Still Self-Training

This is probably going to be one of the shorter blog posts. Then again, it could go on for longer than I expect. But nevertheless, I felt the need to write. When I first started the practice of keeping a journal of my training, I wrote at least twice a day. Once in the morning before training, and once in the evening after my training. At this stage of my life I don’t think doing that is practical with college and work. But I do want this online blog to be sort of like my old journals.

That being said, I wasn’t planning on writing another post until tomorrow, which will be Thursday, but today during training I realized something very important to my progress in this stage of my training. And that is: I still have to train myself.

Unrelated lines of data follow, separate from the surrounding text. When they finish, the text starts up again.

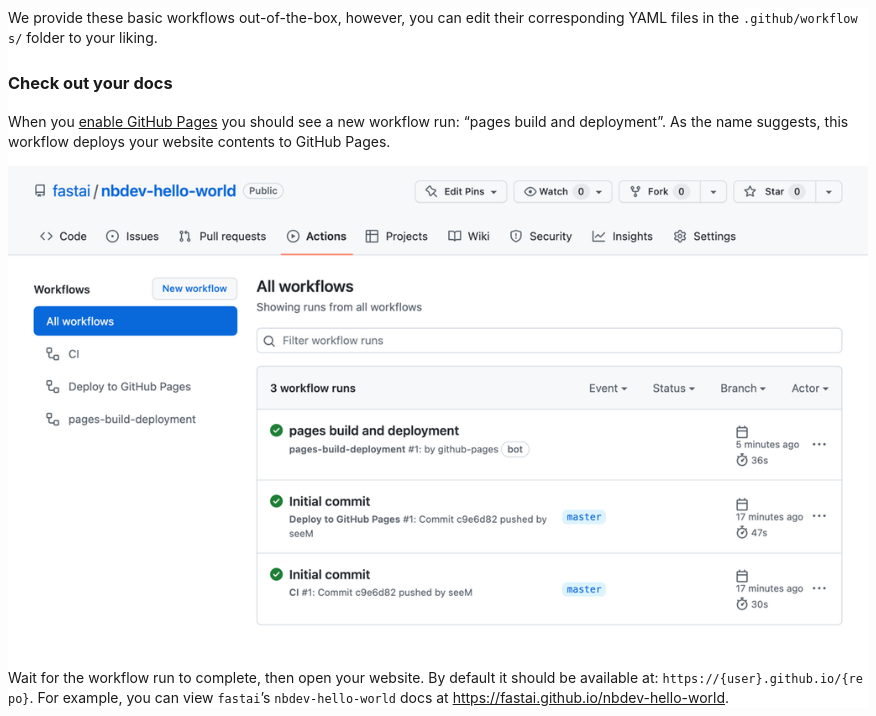 We provide these basic workflows out-of-the-box, however, you can edit
their corresponding YAML files in the `.github/workflows/` folder to
your liking.

### Check out your docs

When you [enable GitHub Pages](#enable-github-pages) you should see a
new workflow run: “pages build and deployment”. As the name suggests,
this workflow deploys your website contents to GitHub Pages.

<img src="images/github-actions-pages.png"
class="border rounded shadow-sm" data-fig-align="center" />

Wait for the workflow run to complete, then open your website. By
default it should be available at: `https://{user}.github.io/{repo}`.
For example, you can view `fastai`’s `nbdev-hello-world` docs at
<https://fastai.github.io/nbdev-hello-world>.
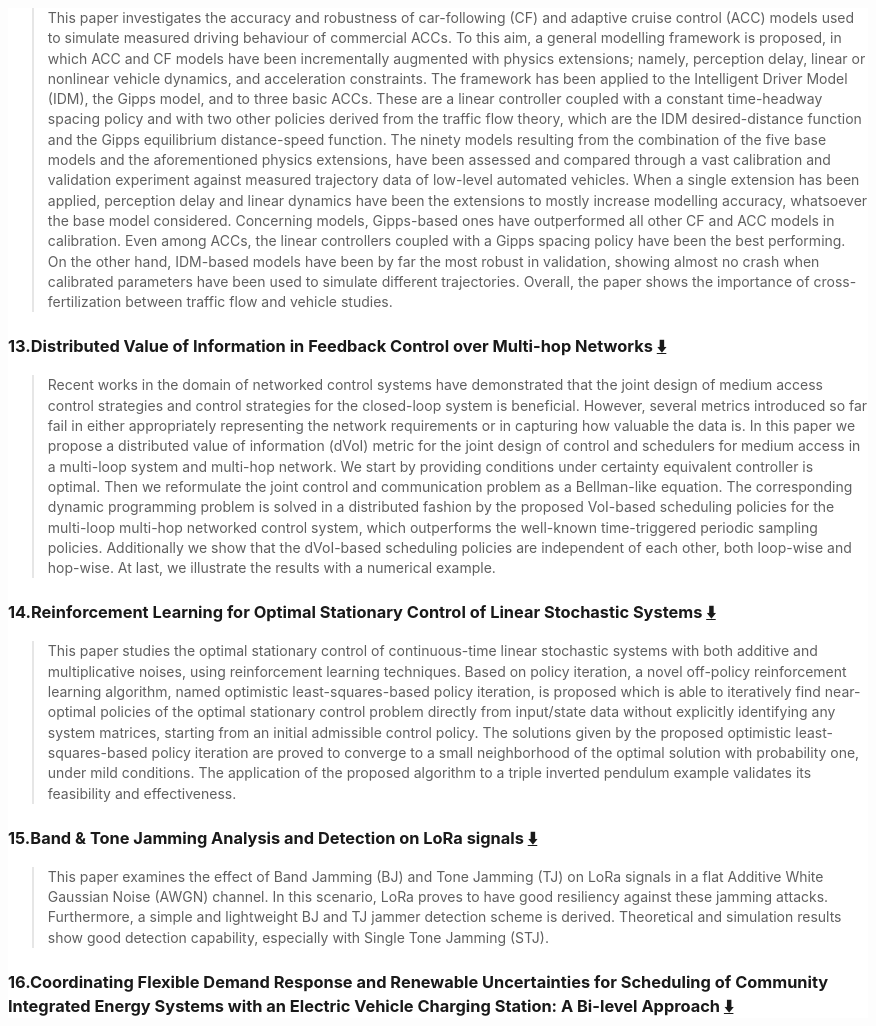 >  This paper investigates the accuracy and robustness of car-following (CF) and adaptive cruise control (ACC) models used to simulate measured driving behaviour of commercial ACCs. To this aim, a general modelling framework is proposed, in which ACC and CF models have been incrementally augmented with physics extensions; namely, perception delay, linear or nonlinear vehicle dynamics, and acceleration constraints. The framework has been applied to the Intelligent Driver Model (IDM), the Gipps model, and to three basic ACCs. These are a linear controller coupled with a constant time-headway spacing policy and with two other policies derived from the traffic flow theory, which are the IDM desired-distance function and the Gipps equilibrium distance-speed function. The ninety models resulting from the combination of the five base models and the aforementioned physics extensions, have been assessed and compared through a vast calibration and validation experiment against measured trajectory data of low-level automated vehicles. When a single extension has been applied, perception delay and linear dynamics have been the extensions to mostly increase modelling accuracy, whatsoever the base model considered. Concerning models, Gipps-based ones have outperformed all other CF and ACC models in calibration. Even among ACCs, the linear controllers coupled with a Gipps spacing policy have been the best performing. On the other hand, IDM-based models have been by far the most robust in validation, showing almost no crash when calibrated parameters have been used to simulate different trajectories. Overall, the paper shows the importance of cross-fertilization between traffic flow and vehicle studies.      
### 13.Distributed Value of Information in Feedback Control over Multi-hop Networks  [ :arrow_down: ](https://arxiv.org/pdf/2107.07822.pdf)
>  Recent works in the domain of networked control systems have demonstrated that the joint design of medium access control strategies and control strategies for the closed-loop system is beneficial. However, several metrics introduced so far fail in either appropriately representing the network requirements or in capturing how valuable the data is. In this paper we propose a distributed value of information (dVoI) metric for the joint design of control and schedulers for medium access in a multi-loop system and multi-hop network. We start by providing conditions under certainty equivalent controller is optimal. Then we reformulate the joint control and communication problem as a Bellman-like equation. The corresponding dynamic programming problem is solved in a distributed fashion by the proposed VoI-based scheduling policies for the multi-loop multi-hop networked control system, which outperforms the well-known time-triggered periodic sampling policies. Additionally we show that the dVoI-based scheduling policies are independent of each other, both loop-wise and hop-wise. At last, we illustrate the results with a numerical example.      
### 14.Reinforcement Learning for Optimal Stationary Control of Linear Stochastic Systems  [ :arrow_down: ](https://arxiv.org/pdf/2107.07788.pdf)
>  This paper studies the optimal stationary control of continuous-time linear stochastic systems with both additive and multiplicative noises, using reinforcement learning techniques. Based on policy iteration, a novel off-policy reinforcement learning algorithm, named optimistic least-squares-based policy iteration, is proposed which is able to iteratively find near-optimal policies of the optimal stationary control problem directly from input/state data without explicitly identifying any system matrices, starting from an initial admissible control policy. The solutions given by the proposed optimistic least-squares-based policy iteration are proved to converge to a small neighborhood of the optimal solution with probability one, under mild conditions. The application of the proposed algorithm to a triple inverted pendulum example validates its feasibility and effectiveness.      
### 15.Band &amp; Tone Jamming Analysis and Detection on LoRa signals  [ :arrow_down: ](https://arxiv.org/pdf/2107.07782.pdf)
>  This paper examines the effect of Band Jamming (BJ) and Tone Jamming (TJ) on LoRa signals in a flat Additive White Gaussian Noise (AWGN) channel. In this scenario, LoRa proves to have good resiliency against these jamming attacks. Furthermore, a simple and lightweight BJ and TJ jammer detection scheme is derived. Theoretical and simulation results show good detection capability, especially with Single Tone Jamming (STJ).      
### 16.Coordinating Flexible Demand Response and Renewable Uncertainties for Scheduling of Community Integrated Energy Systems with an Electric Vehicle Charging Station: A Bi-level Approach  [ :arrow_down: ](https://arxiv.org/pdf/2107.07772.pdf)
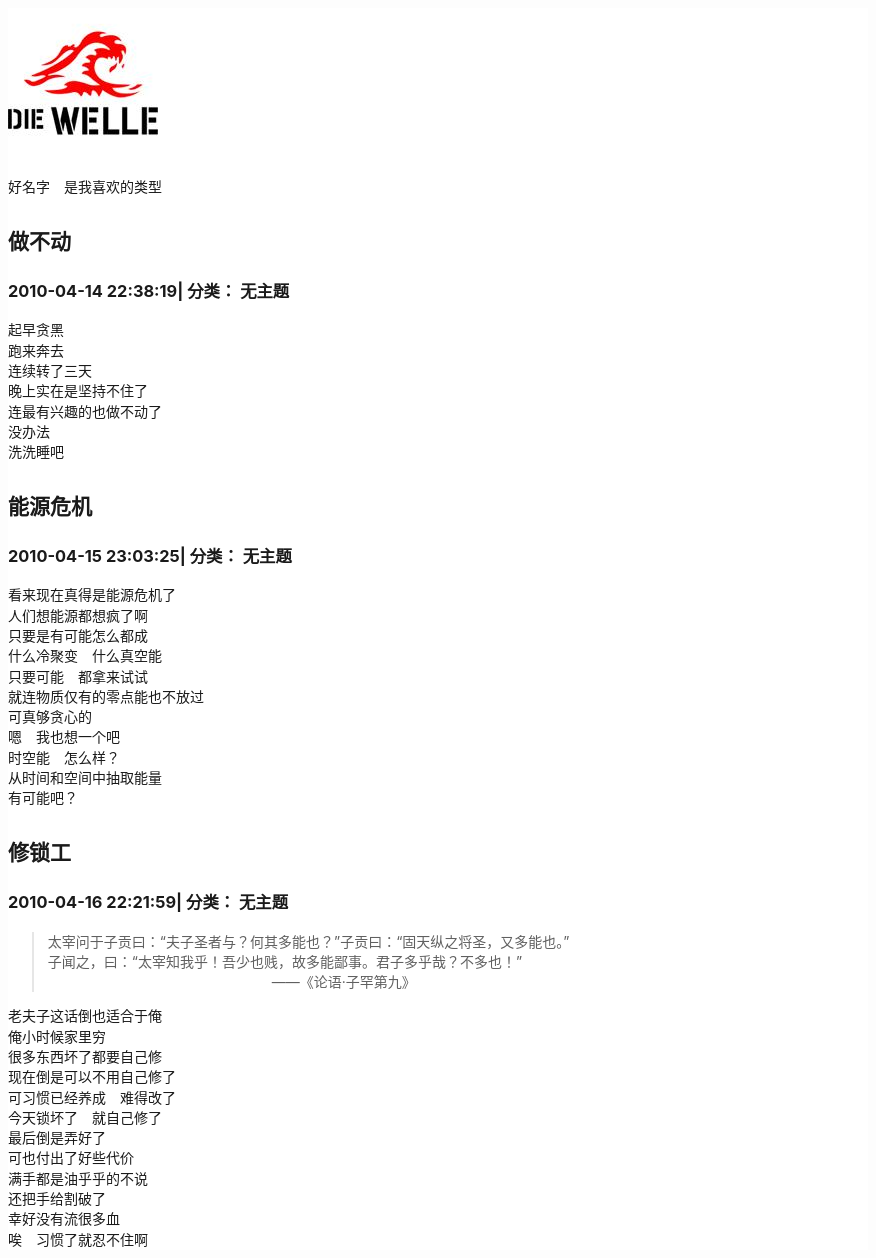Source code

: ![](/pic/2010-04-13_DieWelle.jpg)

好名字　是我喜欢的类型<br/>

## 做不动

### 2010-04-14 22:38:19|  分类： 无主题

起早贪黑<br/>
跑来奔去<br/>
连续转了三天<br/>
晚上实在是坚持不住了<br/>
连最有兴趣的也做不动了<br/>
没办法　<br/>
洗洗睡吧<br/>

## 能源危机

### 2010-04-15 23:03:25|  分类： 无主题

看来现在真得是能源危机了<br/>
人们想能源都想疯了啊<br/>
只要是有可能怎么都成<br/>
什么冷聚变　什么真空能<br/>
只要可能　都拿来试试<br/>
就连物质仅有的零点能也不放过<br/>
可真够贪心的<br/>
嗯　我也想一个吧<br/>
时空能　怎么样？<br/>
从时间和空间中抽取能量<br/>
有可能吧？<br/>

## 修锁工

### 2010-04-16 22:21:59|  分类： 无主题

>太宰问于子贡曰：“夫子圣者与？何其多能也？”子贡曰：“固天纵之将圣，又多能也。”<br/>
子闻之，曰：“太宰知我乎！吾少也贱，故多能鄙事。君子多乎哉？不多也！”<br/>
>　　　　　　　　　　　　　　　　——《论语·子罕第九》<br/>

老夫子这话倒也适合于俺<br/>
俺小时候家里穷<br/>
很多东西坏了都要自己修<br/>
现在倒是可以不用自己修了<br/>
可习惯已经养成　难得改了<br/>
今天锁坏了　就自己修了<br/>
最后倒是弄好了<br/>
可也付出了好些代价<br/>
满手都是油乎乎的不说<br/>
还把手给割破了<br/>
幸好没有流很多血<br/>
唉　习惯了就忍不住啊<br/>
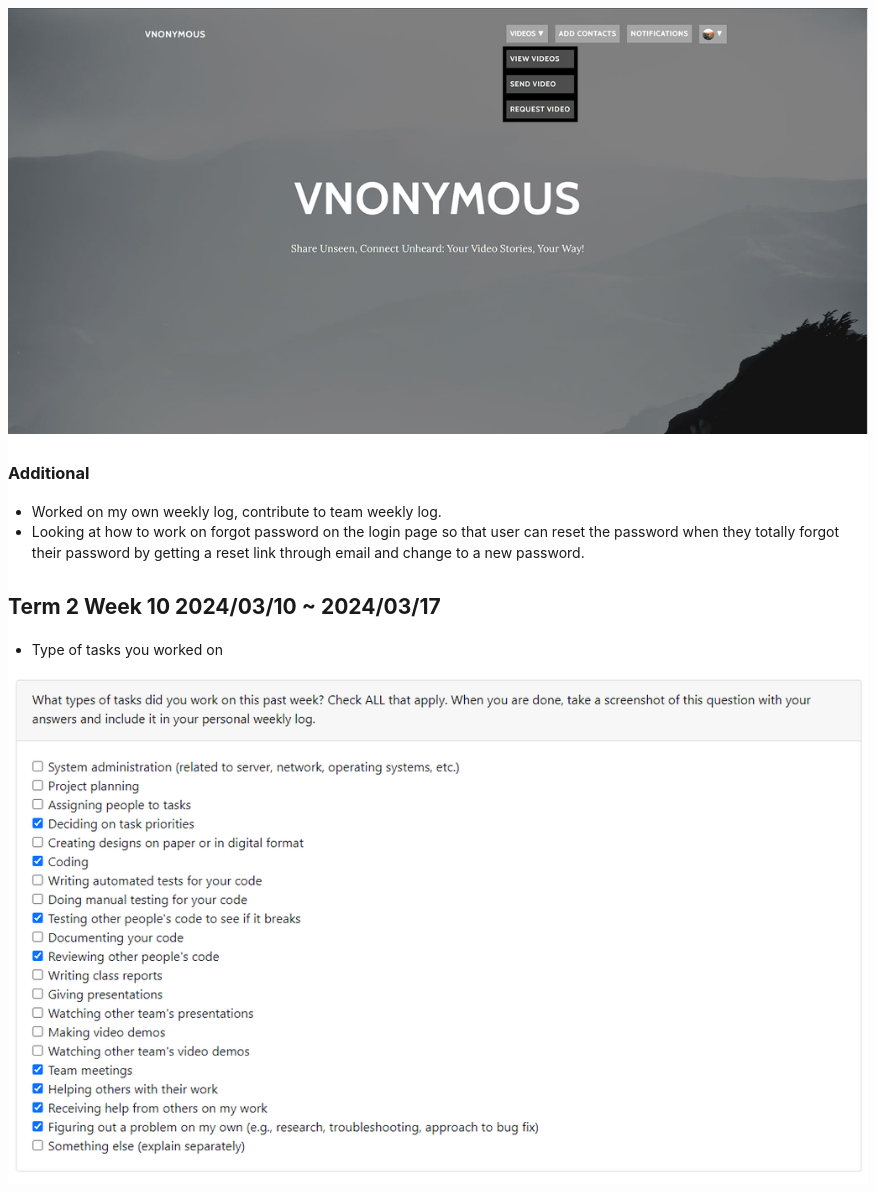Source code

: ![Admin send/request video](./images/Sitt_images/Term_2_Week_9/Admin_Send_Receive_Video.png)


### Additional
- Worked on my own weekly log, contribute to team weekly log.
- Looking at how to work on forgot password on the login page so that user can reset the password when they totally forgot their password by getting a reset link through email and change to a new password.

## Term 2 Week 10 2024/03/10 ~ 2024/03/17

- Type of tasks you worked on

![Tasks](./images/tasks/SittPaing_T2W10-Task.png)
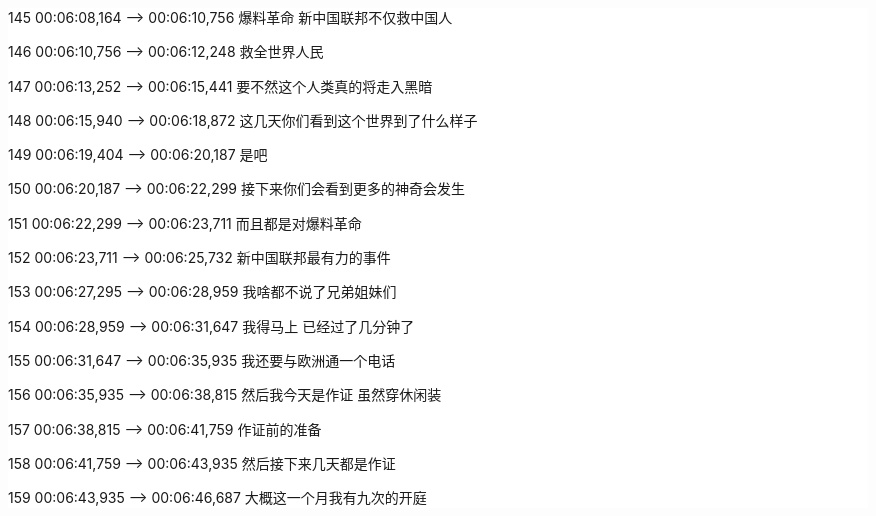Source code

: 145
00:06:08,164 –&gt; 00:06:10,756
爆料革命 新中国联邦不仅救中国人
 
146
00:06:10,756 –&gt; 00:06:12,248
救全世界人民
 
147
00:06:13,252 –&gt; 00:06:15,441
要不然这个人类真的将走入黑暗
 
148
00:06:15,940 –&gt; 00:06:18,872
这几天你们看到这个世界到了什么样子
 
149
00:06:19,404 –&gt; 00:06:20,187
是吧
 
150
00:06:20,187 –&gt; 00:06:22,299
接下来你们会看到更多的神奇会发生
 
151
00:06:22,299 –&gt; 00:06:23,711
而且都是对爆料革命
 
152
00:06:23,711 –&gt; 00:06:25,732
新中国联邦最有力的事件
 
153
00:06:27,295 –&gt; 00:06:28,959
我啥都不说了兄弟姐妹们
 
154
00:06:28,959 –&gt; 00:06:31,647
我得马上 已经过了几分钟了
 
155
00:06:31,647 –&gt; 00:06:35,935
我还要与欧洲通一个电话
 
156
00:06:35,935 –&gt; 00:06:38,815
然后我今天是作证 虽然穿休闲装
 
157
00:06:38,815 –&gt; 00:06:41,759
作证前的准备
 
158
00:06:41,759 –&gt; 00:06:43,935
然后接下来几天都是作证
 
159
00:06:43,935 –&gt; 00:06:46,687
大概这一个月我有九次的开庭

Let me explain. Today I was doing my acrobatic martial practice. I was working on my flexibility, back-bends, the Macaco flip, and the side flip. And what I’ve been doing for the past week or two has been watching YouTube videos on how-to perform the specific moves I want to incorporate into my martial arts style. The various You-Tubers I found are very entertaining, informative, and they have solid progressions that work up to the full moves. But it’s never as easy or as simplistic as they make it seem for me. And as I trained the hand full of moves I’ve been learning, I realized that the reason they are so difficult is because I am lacking in a certain area.

The area that I am lacking in that is affecting my progress at this stage of my training is: aerial balance. My vestibular and proprioception systems, (which are the systems in the inner ear and brain that control a mammals sense of balance, orientation, and spatial awareness), are not used to operating in the dynamic motions I am throwing them into. So I can’t just watch how-to videos and follow along performing the motions. First, I need to train my sense of balance and aerial motion.

I’ve decided to take at least two weeks to work on my sense of balance on the ground, in the air, and moving linearly. Starting today, and each day after, I have come up with jumping drills that force me to twist in the air, time my aerial motion, and get me used to moving in a far more dynamic way than I have my entire life.

The first drill I started today was jumping diagonally side to side, about a meter and a half’s length back and forth across a distance. Second, I drilled jumping straight up and twisting 360 degrees and landing in the same position. This second drill proved to be a lot harder than I thought it would be. But that is why I am working my orientation systems after all. The third drill I did is more of an exercise than a drill, but it was walking my hands down a wall from a standing position to end up in a back-bend bridge. By doing this third exercise I was able to get more comfortable with bending backwards and develop a better sense of balance.

After a couple of weeks drilling these and other exercises I will be comfortable enough to slide naturally into the types of acrobatic feats I want to add to my martial arts. And I truly feel that once my sense of balance is strong the transition into more dynamic movement will be natural. The drills that I have planned will make flipping an easy thing for me to do. And after I am able to perform the tricks I want to do, the real fun begins. Which is incorporating these movements into combat combos.